Di epoche successive sono altre due famiglie: i Rumiano delle quali facevano parte il dottor Biagio Rumiano e “Giuvàn d’Rumian”.
Biagio Rumiano, figlio primogenito del Notaio Carlo Giuseppe Rumiano, si laureò dottore in medicina, chirurgia ed ostetricia nel 1853 e nel 1854 ottenne il diploma per l’esercizio della professione. Come benemerito della salute pubblica venne insignito della “medaglia d’argento dorato” dal Ministero della Sanità. Arruolato volontario nel Corpo sanitario dell’Esercito Sardo Piemontese partì per come medico per la Crimea nel 1855. Nel 1859 partecipò ad alcune battaglie della II^ guerra d’Indipendenza. Tra la seconda e la terza guerra d’Indipendenza il dottor Rumiano, oltre a fare il medico, si dedicò ai suoi studi ed alla ricerca di paleontologia, alle opere benefiche e filantropiche. Partecipò come garibaldino, direttamente al fianco di Garibaldi e del figlio Ricciotti alla terza guerra d’indipendenza e al ritorno fu fregiato della Medaglia dei Valorosi e con il grado di Tenente Medico. Dal 1867 tenne interrottamente la condotta medica del Villar rinunciando sovente ad una parte dello stipendio annuo per devolverlo ad opere filantropiche. Partecipò alla difesa della 3^ Repubblica Francese, portando, come volontario, i soccorsi a Parigi durante il suo assedio nel 1870-71 ed in Bosnia Erzegovina nel 1873. Dotato di una fibra d’acciaio e di animo ardito fu un fiero e provetto alpinista. Scalò il Monte Bianco, il Cervino, il Monviso e le altre punte più eccelse delle Alpi e dei monti della Savoia e della Svizzera. Ricoprì mansioni pubbliche quale sovrintendente scolastico e consigliere comunale. Intraprese viaggi in Oriente e fece costruire una delle più belle ville con parco della Valle di Susa del periodo, l’attuale “Palazzo Perone”. Nel 1899 cessò la sua professione di medico. Alla sua morte, il 12 giugno del 1900, nel suo testamento egli lasciò delle rendite al Circondario di Susa per l’istituzione di borse di studio a favore dei giovani poveri o di ristretta fortuna per il conseguimento di diplomi professionali, al Municipio per la Congregazione di Carità locale per la concessione di sussidi annuali ai poveri, per l’assunzione di una ostetrica con l’obbligo dell’assistenza gratuita alle partorienti povere, per l’attivazione di una condotta veterinaria, per le scuole, le strade, l’acqua ed i boschi del paese. Inoltre lasciò un contributo, il terreno ed il progetto per la costruzione di un Asilo Infantile.

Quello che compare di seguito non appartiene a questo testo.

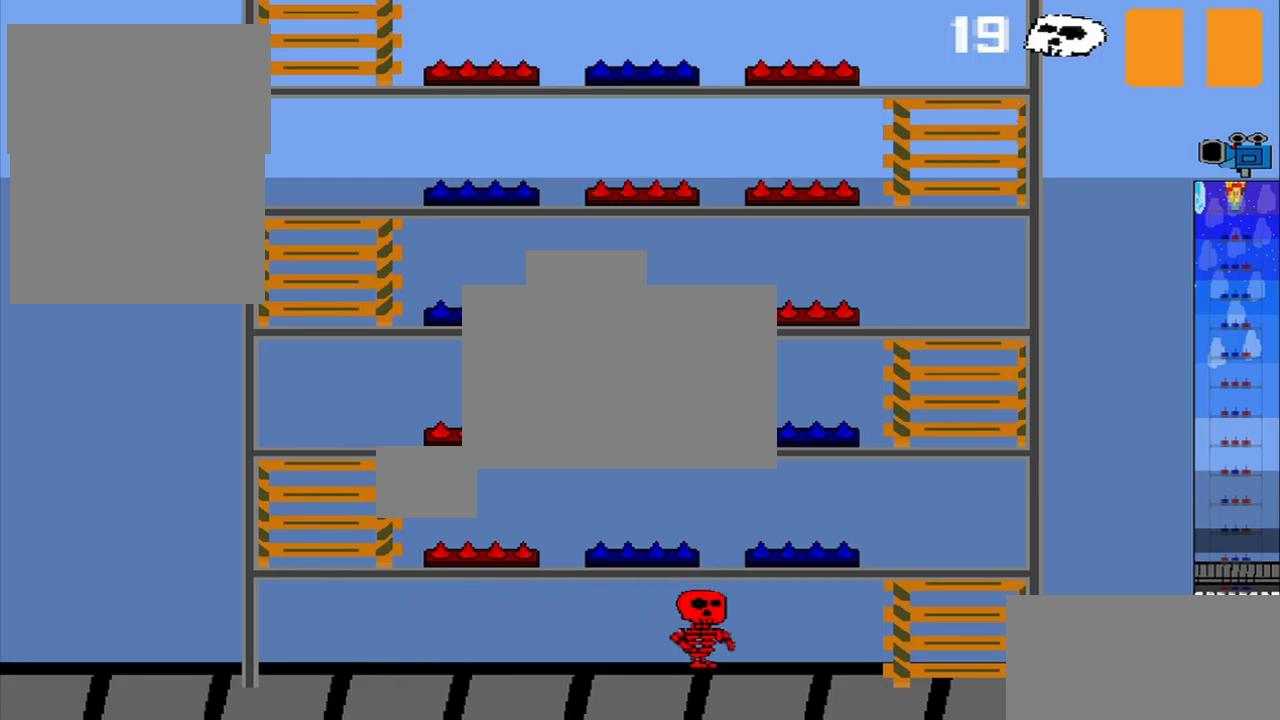
{"buttons": [], "left_stick": "center", "events": [[84, "left_stick", "center"]]}
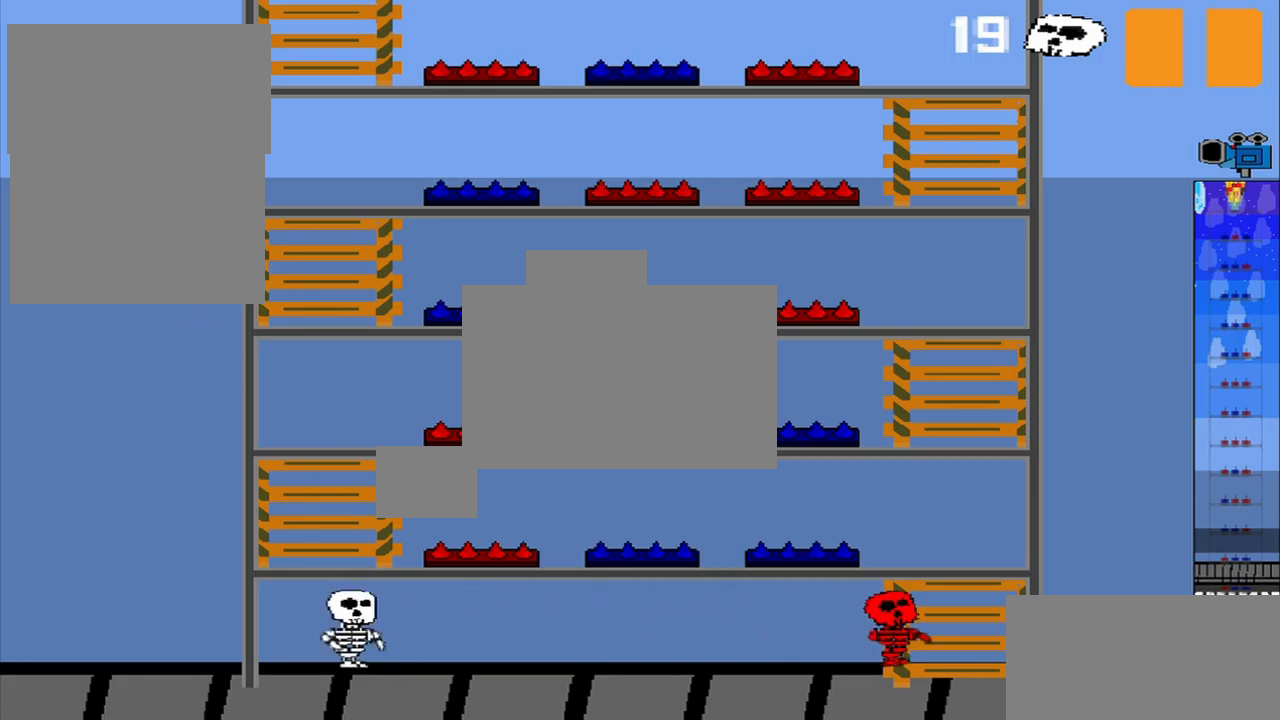
{"buttons": [], "left_stick": "center", "events": [[42, "left_stick", "up-left"], [167, "left_stick", "center"]]}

Sempre appartenente alla famiglia fu Giovanni Rumiano detto “Giouva ‘n d’Rumian”, figlio di Giuseppe Antonio. Egli fu al servizio del re Carlo Alberto a Oporto e quando morì il re egli continuò a prestare servizio presso la Casa Reale come servitore di camera anche del re Vittorio Emanuele II°. Quando lasciò il servizio, in occasione del trasferimento della capitale d’Italia da Firenze a Roma, egli ritornò a Villar Focchiardo e dal 1874 ricoprì diverse volte l’a carica di consigliere comunale e di consigliere della Congregazione di Carità. Fu nominato Cavaliere dell’Ordine della Corona d’Italia dal re Vittorio Emanuele II.
COSA VISITARE
Vero gioiello d’architettura è la Chiesa Parrocchiale, dedicata a Maria Vergine Assunta: costruita negli anni dal 1718 al 1731, merita attenzione per la concezione “d’armoniosa genuinità” che ne hanno ispirato la creazione su probabile disegno della scuola dello Juvarra.
Fu eretta alla sommità del paese per evitare il pericolo delle ricorrenti alluvioni che avevano danneggiato irreparabilmente, nel 1473, l’antica chiesa situata nei pressi dell’attuale piazza Abegg.
Edificata per l’interessamento del conte Pietro Ignazio Carroccio, è un esempio notevole di barocco settecentesco; la facciata, solenne ed elegante, in cui spicca il bel portale ligneo intagliato, ha carattere rustico per l’assenza d’intonaco di rifinitura.
Degno di nota, oltre alle decorazioni risalenti al 1885, è l’imponente organo di cui è dotata.
Il territorio di Villar Focchiardo è cosparso di piloni e cappelle votivi. Di queste ultime, se ne possono contare ben 14, in parte disseminate sulle pendici della montagna e le altre presenti in paese.
A pochi passi dalla Chiesa Parrocchiale, si può incontrare la Cappella di Loreto, cappella privata dei conti Carroccio. E’, infatti, localizzata non lontano dal loro Castello, utilizzato quale dimora estiva e per questo abbellito in stile barocco dal conte Pietro, senatore, che acquistò nel 1655, la maggior parte di Villar Focchiardo. La facciata della cappella dei Carroccio era, in origine, decorata con affreschi, in parte cancellati nel 1700, durante l’occupazione francese.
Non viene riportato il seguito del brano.